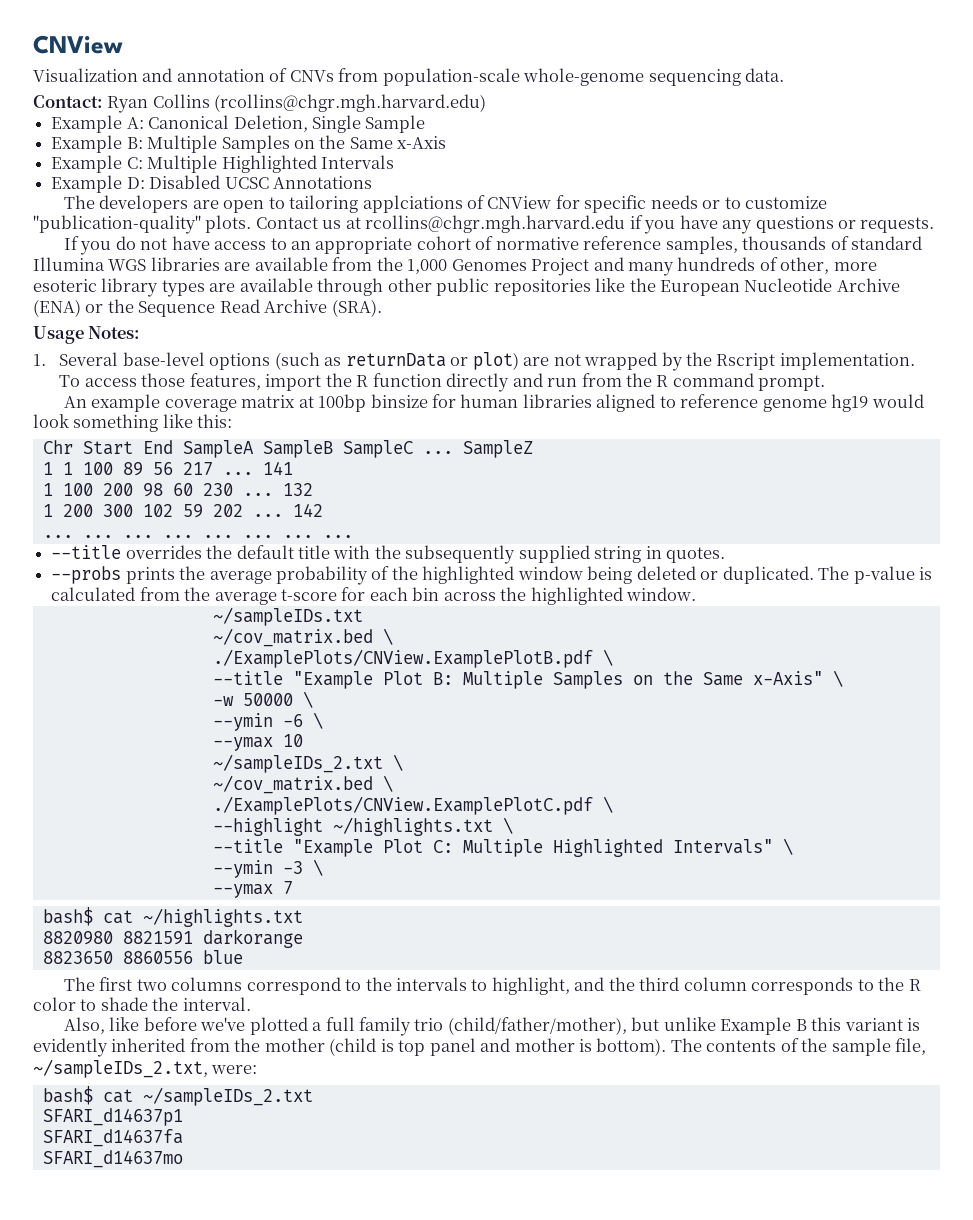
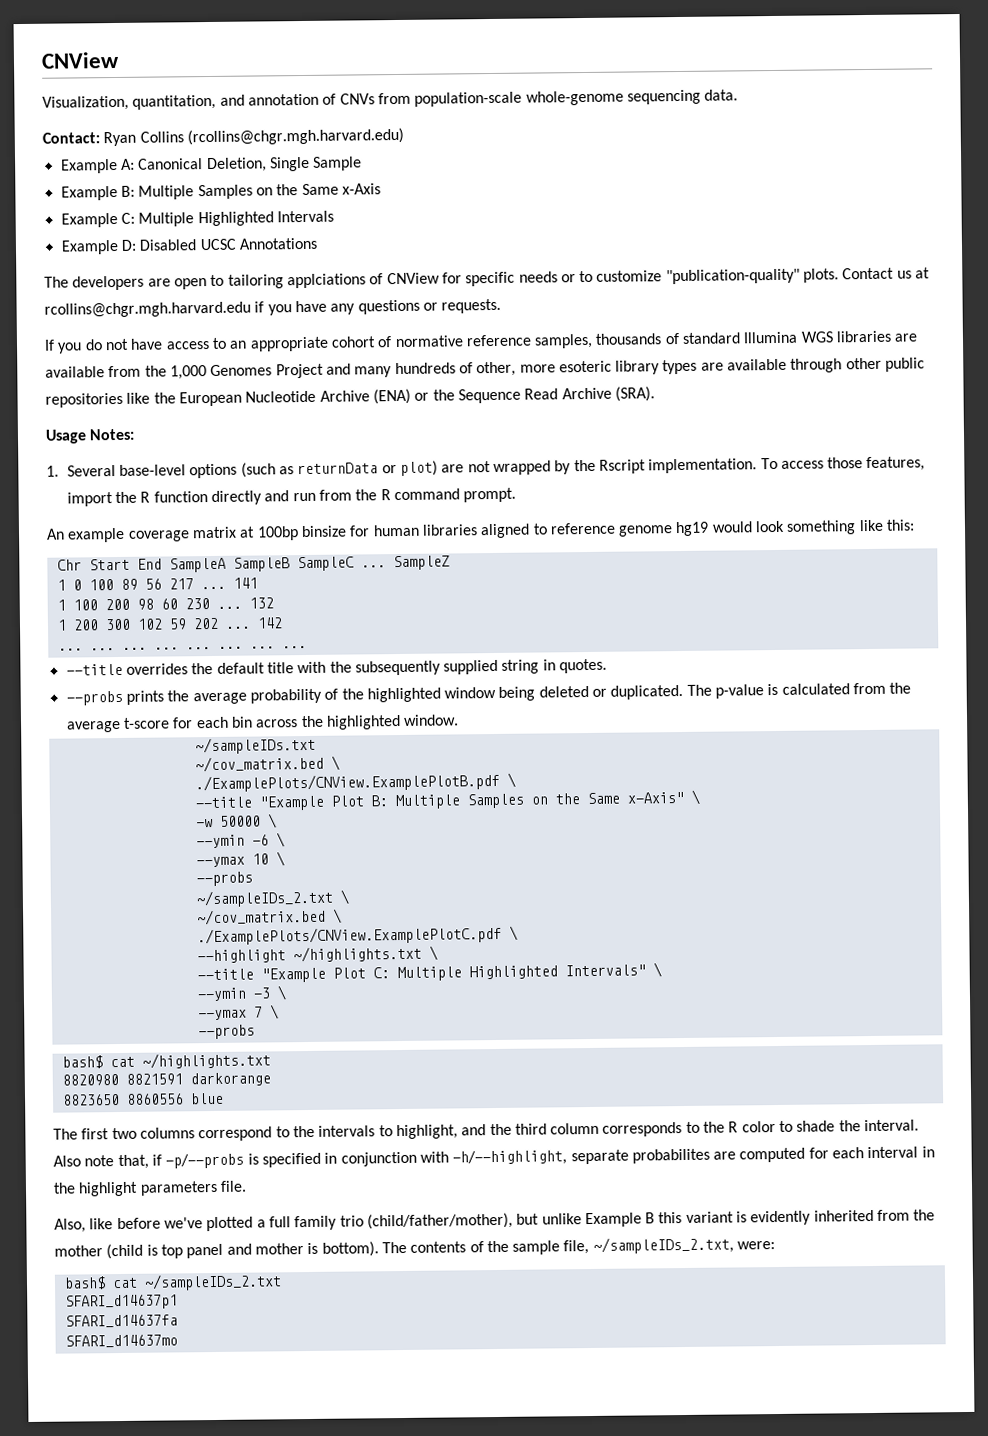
[33,68,138,82] Visualization -> [42,94,217,111] Visualization, quantitation,
[62,462,73,475] 1 -> [72,579,82,591] 0
(303, 740) none -> [275,851,285,867] [195,871,253,887] \ // --probs
(293, 887) none -> [269,1004,279,1020] [197,1024,255,1040] \ // --probs
(251, 1004) none -> [53,1146,935,1170] [53,1180,247,1197] Also note that, if -p/--probs is specified in conjunction with -h/--highlight, separate probabilites are computed for each interval in the highlight parameters file.

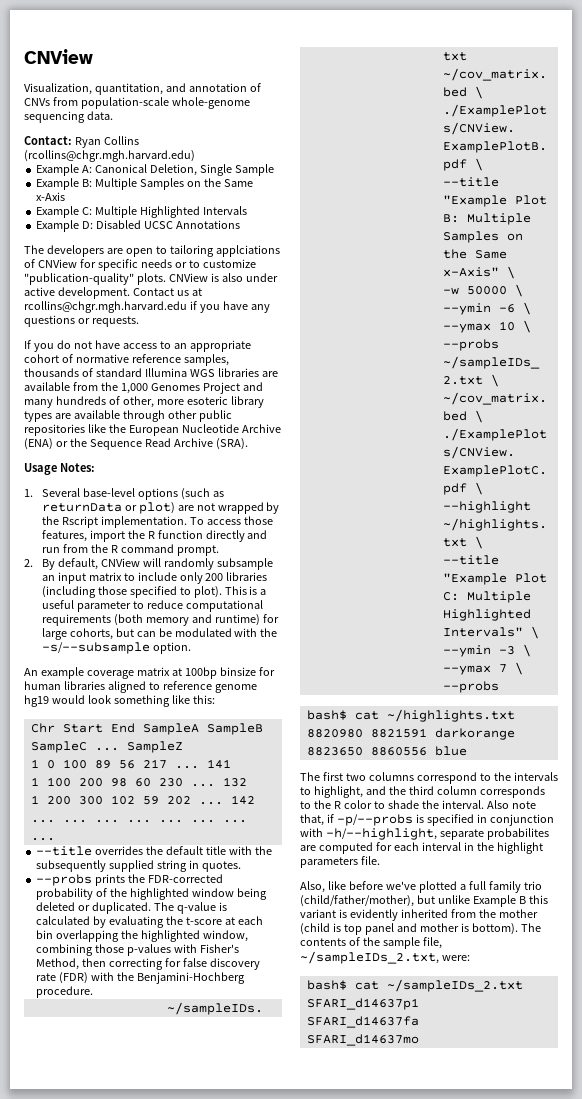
(840, 275) none -> [168,273,278,282] [24,287,130,299] CNView is also under active development.
(517, 495) none -> [24,558,273,570] [41,572,268,584] [41,586,267,598] [41,600,263,612] [41,614,279,626] [41,628,278,640] [41,642,191,654] // 2. By default, CNView will randomly subsample an input matrix to include only 200 libraries (including those specified to plot). This is a useful parameter to reduce computational requirements (both memory and runtime) for large cohorts, but can be modulated with the -s/--subsample option.
[192,692,247,705] average -> [148,874,224,883] FDR-corrected
[715,684,765,699] p-value -> [176,902,216,914] q-value
[853,682,912,695] [66,717,194,733] from the average t-score for -> [93,916,235,928] by evaluating the t-score at
[256,714,460,730] across the highlighted window. -> [56,930,248,942] [36,944,239,956] [36,958,260,970] [36,972,245,984] [36,986,94,998] overlapping the highlighted window, combining those p-values with Fisher's Method, then correcting for false discovery rate (FDR) with the Benjamini-Hochberg procedure.

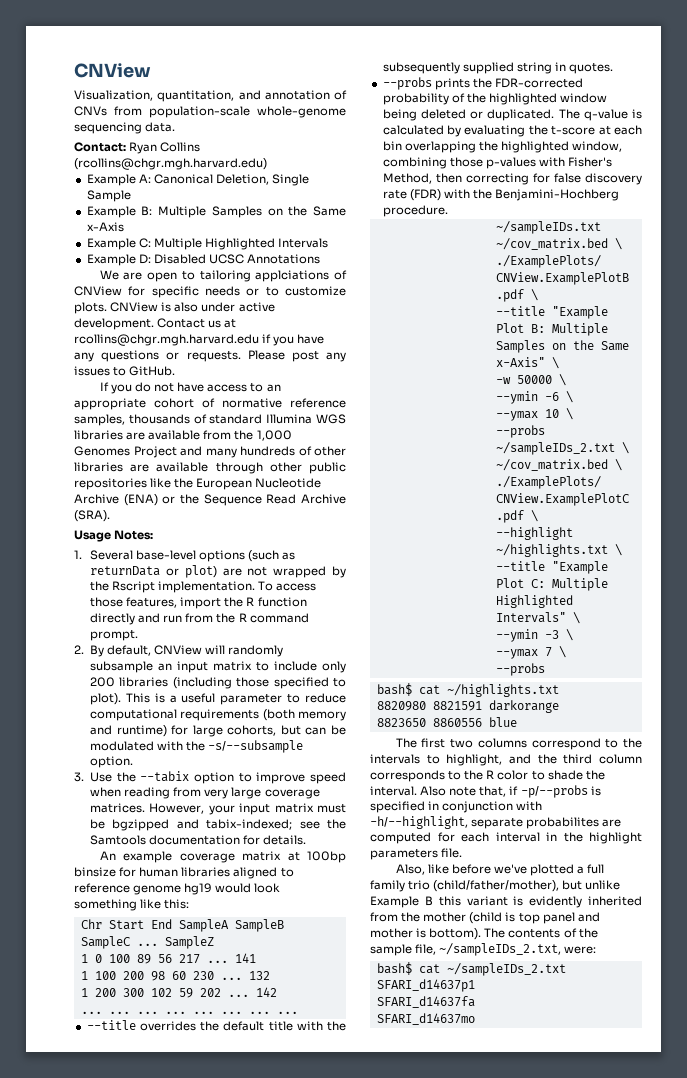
[24,245,104,257] The developers -> [99,270,119,280] We
[24,273,134,285] "publication-quality" -> (346, 291) none
(139, 321) none -> [247,350,346,362] [74,366,176,376] Please post any issues to GitHub.
[122,396,264,408] [24,411,52,422] other, more esoteric library types -> [314,446,346,456] [74,462,123,472] other libraries
(191, 648) none -> [74,771,346,784] [90,787,320,799] [90,803,346,815] [90,819,346,831] [90,835,307,845] // 3. Use the --tabix option to improve speed when reading from very large coverage matrices. However, your input matrix must be bgzipped and tabix-indexed; see the Samtools documentation for details.

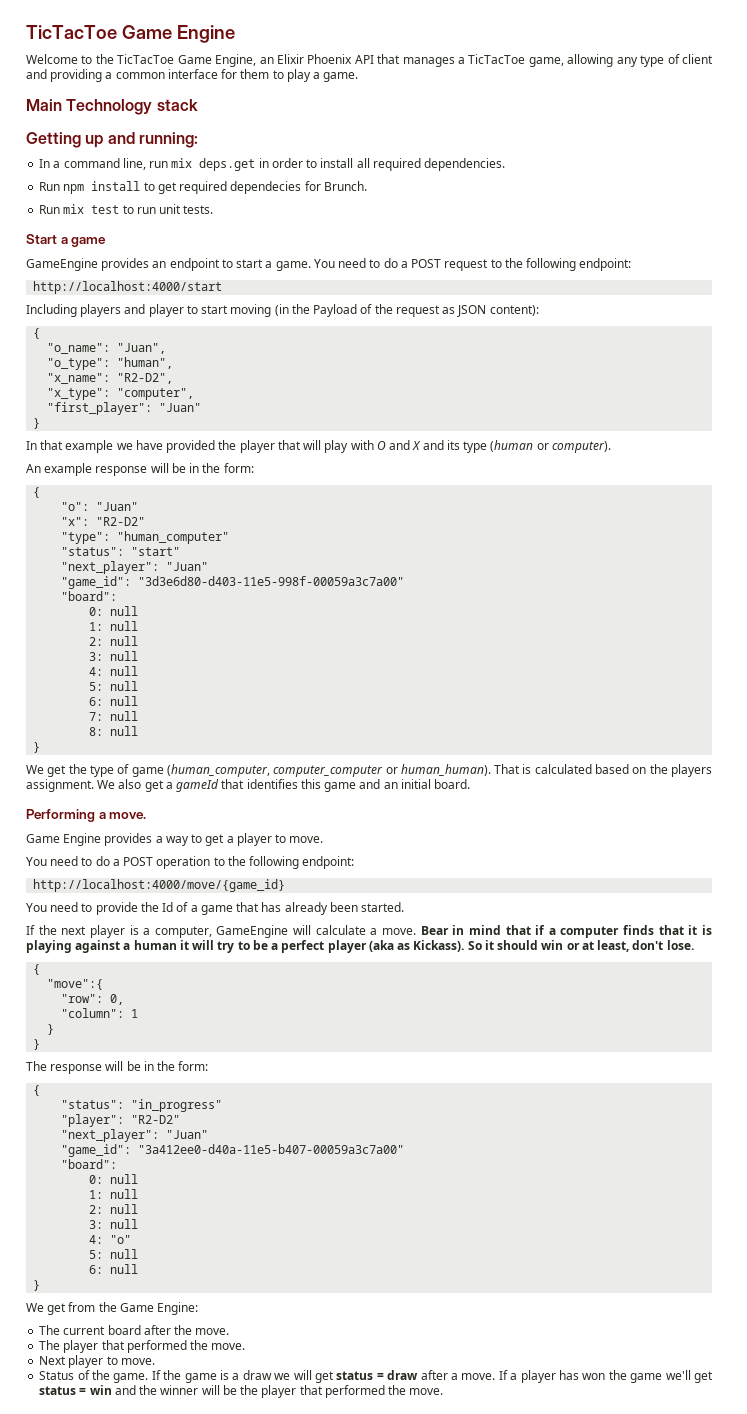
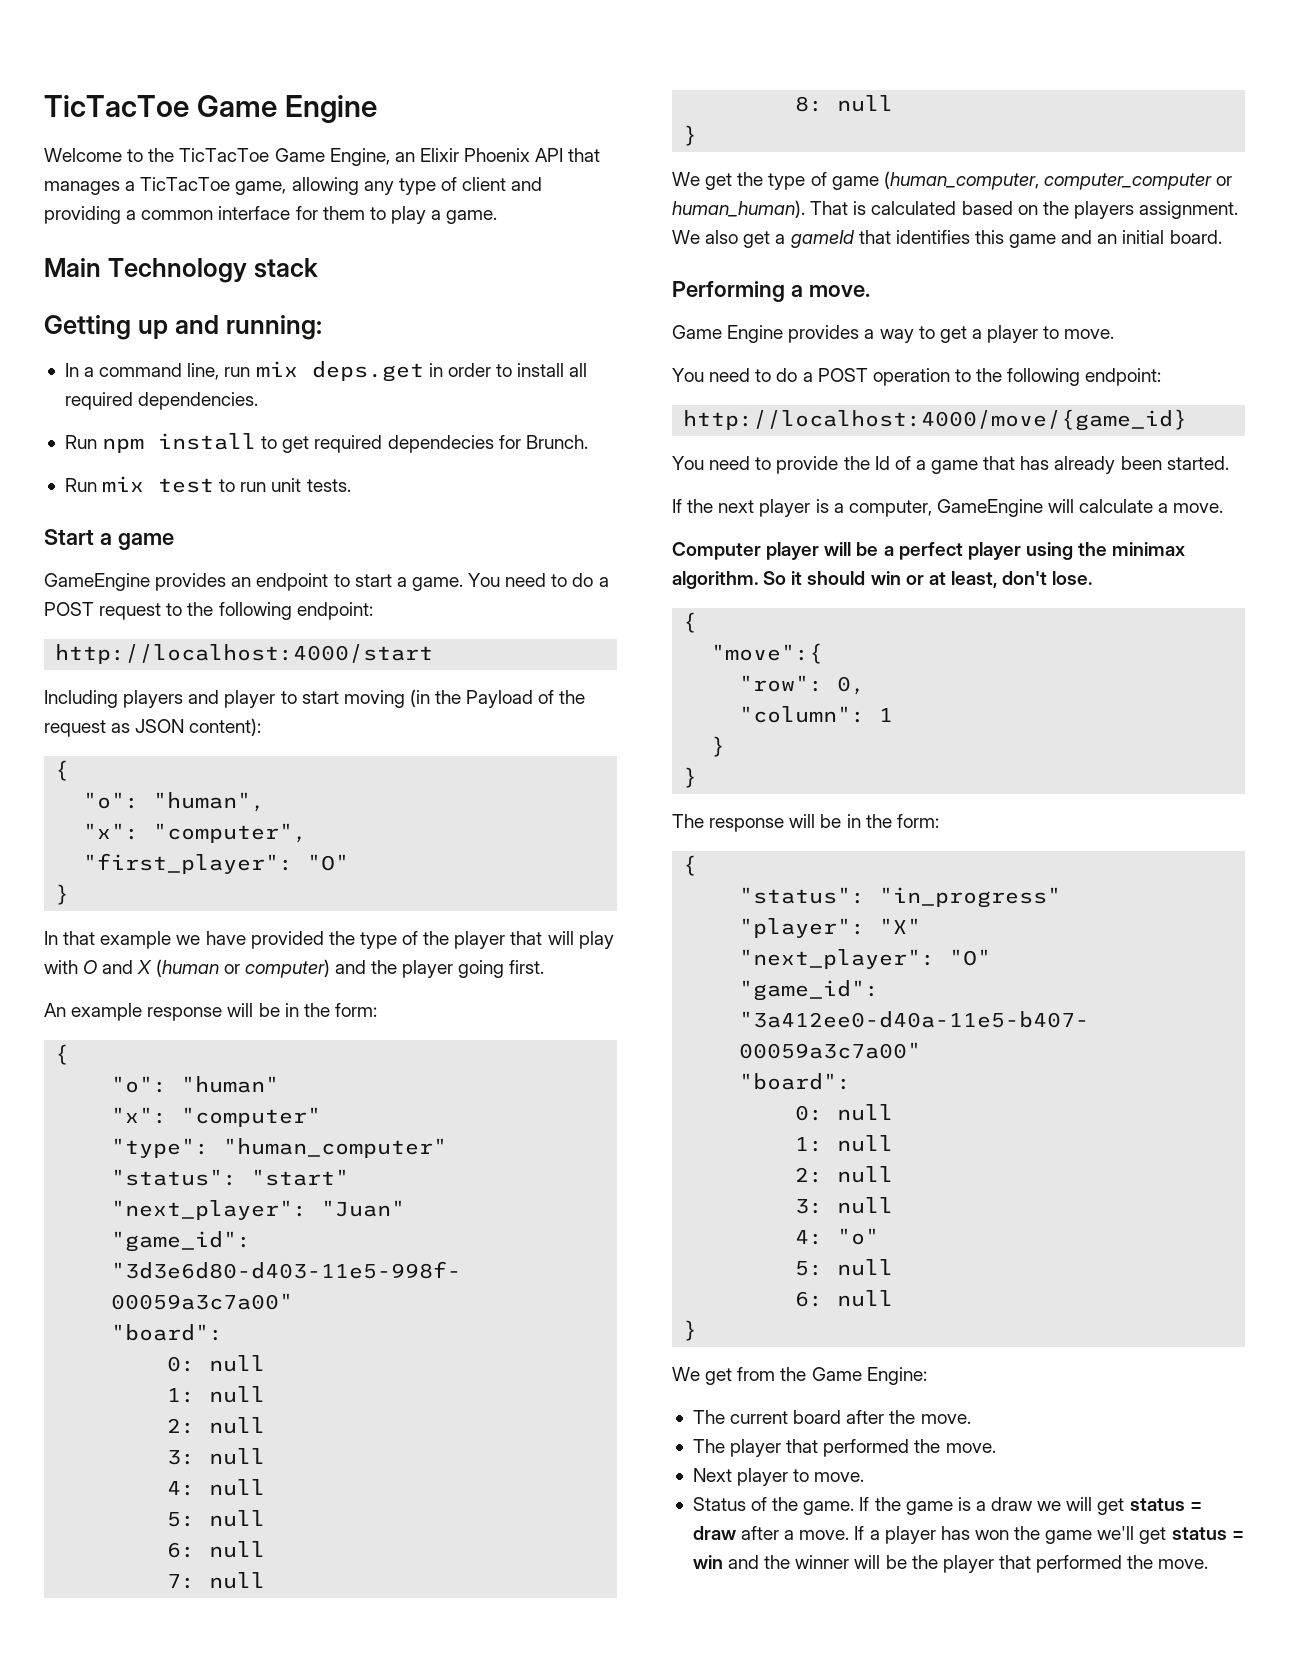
[47,343,167,354] [47,357,174,370] [47,373,174,384] [47,388,111,400] "o_name": "Juan", // "o_type": "human", // "x_name": "R2-D2", // "x_type": -> [83,792,266,812] [83,823,140,840] "o": "human", // "x":
[159,403,202,412] "Juan" -> [307,854,350,871] "O"
(237, 445) none -> [359,931,450,949] type of the
[422,440,611,453] and its type (human or computer). -> [155,959,545,978] (human or computer) and the player going first.
[96,502,139,511] [61,517,146,526] "Juan" // "x": "R2-D2" -> [181,1076,280,1093] [111,1107,322,1127] "human" // "x": "computer"
[420,925,712,938] [26,940,465,953] Bear in mind that if a computer finds that it is playing against a human it will try to be a perfect player (aka as Kickass). -> [672,542,1186,560] [672,571,758,589] // Computer player will be a perfect player using the minimax algorithm.
[131,1115,181,1124] [61,1129,209,1142] "R2-D2" // "next_player": "Juan" -> [879,918,922,934] [739,949,992,969] "X" // "next_player": "O"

◆ ◆ ◆

- DIRECTIVE -
Set the pictures aside and reproduce exactly the lines above, from the line holding "[853,682,912,695] [66,717,194,733] from" through the line holding "[122,396,264,408] [24,411,52,422] other, more", both included, with nothing else.

- WRITTEN SOLUTION -
[853,682,912,695] [66,717,194,733] from the average t-score for -> [93,916,235,928] by evaluating the t-score at
[256,714,460,730] across the highlighted window. -> [56,930,248,942] [36,944,239,956] [36,958,260,970] [36,972,245,984] [36,986,94,998] overlapping the highlighted window, combining those p-values with Fisher's Method, then correcting for false discovery rate (FDR) with the Benjamini-Hochberg procedure.

[24,245,104,257] The developers -> [99,270,119,280] We
[24,273,134,285] "publication-quality" -> (346, 291) none
(139, 321) none -> [247,350,346,362] [74,366,176,376] Please post any issues to GitHub.
[122,396,264,408] [24,411,52,422] other, more esoteric library types -> [314,446,346,456] [74,462,123,472] other libraries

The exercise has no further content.